* STORED DATA
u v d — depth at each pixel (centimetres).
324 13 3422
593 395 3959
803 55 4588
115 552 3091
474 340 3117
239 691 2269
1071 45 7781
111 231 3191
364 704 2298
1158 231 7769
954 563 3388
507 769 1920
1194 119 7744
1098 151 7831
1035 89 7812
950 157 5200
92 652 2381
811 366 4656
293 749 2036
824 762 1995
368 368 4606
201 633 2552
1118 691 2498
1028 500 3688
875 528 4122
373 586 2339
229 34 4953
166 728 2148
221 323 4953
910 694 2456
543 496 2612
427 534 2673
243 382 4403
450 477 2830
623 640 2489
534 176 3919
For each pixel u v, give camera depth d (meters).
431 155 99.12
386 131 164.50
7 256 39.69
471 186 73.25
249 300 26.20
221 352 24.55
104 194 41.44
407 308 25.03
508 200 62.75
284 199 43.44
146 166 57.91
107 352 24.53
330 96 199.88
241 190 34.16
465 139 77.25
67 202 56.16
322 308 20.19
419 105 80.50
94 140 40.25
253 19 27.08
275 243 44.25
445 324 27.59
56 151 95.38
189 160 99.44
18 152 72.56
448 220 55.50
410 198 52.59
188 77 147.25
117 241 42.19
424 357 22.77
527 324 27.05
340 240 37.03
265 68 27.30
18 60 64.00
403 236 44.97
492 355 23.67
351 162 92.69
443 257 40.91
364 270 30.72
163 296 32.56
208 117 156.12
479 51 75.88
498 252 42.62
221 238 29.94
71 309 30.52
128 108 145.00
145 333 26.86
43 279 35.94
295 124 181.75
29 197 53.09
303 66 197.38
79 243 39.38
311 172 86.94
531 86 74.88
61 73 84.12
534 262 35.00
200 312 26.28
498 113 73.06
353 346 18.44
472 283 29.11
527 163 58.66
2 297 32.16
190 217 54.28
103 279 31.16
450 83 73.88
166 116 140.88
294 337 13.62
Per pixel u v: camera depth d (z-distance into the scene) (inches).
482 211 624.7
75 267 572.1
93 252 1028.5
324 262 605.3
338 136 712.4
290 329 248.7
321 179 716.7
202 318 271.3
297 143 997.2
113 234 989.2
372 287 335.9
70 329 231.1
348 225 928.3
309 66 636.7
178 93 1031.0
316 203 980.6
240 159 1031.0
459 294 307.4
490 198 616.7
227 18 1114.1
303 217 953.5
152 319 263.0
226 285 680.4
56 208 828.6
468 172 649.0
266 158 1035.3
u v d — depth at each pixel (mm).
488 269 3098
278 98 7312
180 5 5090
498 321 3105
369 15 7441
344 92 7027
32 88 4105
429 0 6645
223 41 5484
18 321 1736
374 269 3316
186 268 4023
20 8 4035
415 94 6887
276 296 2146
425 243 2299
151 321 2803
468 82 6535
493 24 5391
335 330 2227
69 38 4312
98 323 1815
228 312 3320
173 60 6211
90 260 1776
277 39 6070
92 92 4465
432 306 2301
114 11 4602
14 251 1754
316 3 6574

* YOUR OBJECTIVE
Nothing should be left out: return all of the records exactly.

* WRITTEN RESPONSE
u v d — depth at each pixel (centimetres).
324 13 3422
593 395 3959
803 55 4588
115 552 3091
474 340 3117
239 691 2269
1071 45 7781
111 231 3191
364 704 2298
1158 231 7769
954 563 3388
507 769 1920
1194 119 7744
1098 151 7831
1035 89 7812
950 157 5200
92 652 2381
811 366 4656
293 749 2036
824 762 1995
368 368 4606
201 633 2552
1118 691 2498
1028 500 3688
875 528 4122
373 586 2339
229 34 4953
166 728 2148
221 323 4953
910 694 2456
543 496 2612
427 534 2673
243 382 4403
450 477 2830
623 640 2489
534 176 3919
For each pixel u v, give camera depth d (meters).
431 155 99.12
386 131 164.50
7 256 39.69
471 186 73.25
249 300 26.20
221 352 24.55
104 194 41.44
407 308 25.03
508 200 62.75
284 199 43.44
146 166 57.91
107 352 24.53
330 96 199.88
241 190 34.16
465 139 77.25
67 202 56.16
322 308 20.19
419 105 80.50
94 140 40.25
253 19 27.08
275 243 44.25
445 324 27.59
56 151 95.38
189 160 99.44
18 152 72.56
448 220 55.50
410 198 52.59
188 77 147.25
117 241 42.19
424 357 22.77
527 324 27.05
340 240 37.03
265 68 27.30
18 60 64.00
403 236 44.97
492 355 23.67
351 162 92.69
443 257 40.91
364 270 30.72
163 296 32.56
208 117 156.12
479 51 75.88
498 252 42.62
221 238 29.94
71 309 30.52
128 108 145.00
145 333 26.86
43 279 35.94
295 124 181.75
29 197 53.09
303 66 197.38
79 243 39.38
311 172 86.94
531 86 74.88
61 73 84.12
534 262 35.00
200 312 26.28
498 113 73.06
353 346 18.44
472 283 29.11
527 163 58.66
2 297 32.16
190 217 54.28
103 279 31.16
450 83 73.88
166 116 140.88
294 337 13.62
Per pixel u v: camera depth d (z-distance into the scene) (inches).
482 211 624.7
75 267 572.1
93 252 1028.5
324 262 605.3
338 136 712.4
290 329 248.7
321 179 716.7
202 318 271.3
297 143 997.2
113 234 989.2
372 287 335.9
70 329 231.1
348 225 928.3
309 66 636.7
178 93 1031.0
316 203 980.6
240 159 1031.0
459 294 307.4
490 198 616.7
227 18 1114.1
303 217 953.5
152 319 263.0
226 285 680.4
56 208 828.6
468 172 649.0
266 158 1035.3
u v d — depth at each pixel (mm).
488 269 3098
278 98 7312
180 5 5090
498 321 3105
369 15 7441
344 92 7027
32 88 4105
429 0 6645
223 41 5484
18 321 1736
374 269 3316
186 268 4023
20 8 4035
415 94 6887
276 296 2146
425 243 2299
151 321 2803
468 82 6535
493 24 5391
335 330 2227
69 38 4312
98 323 1815
228 312 3320
173 60 6211
90 260 1776
277 39 6070
92 92 4465
432 306 2301
114 11 4602
14 251 1754
316 3 6574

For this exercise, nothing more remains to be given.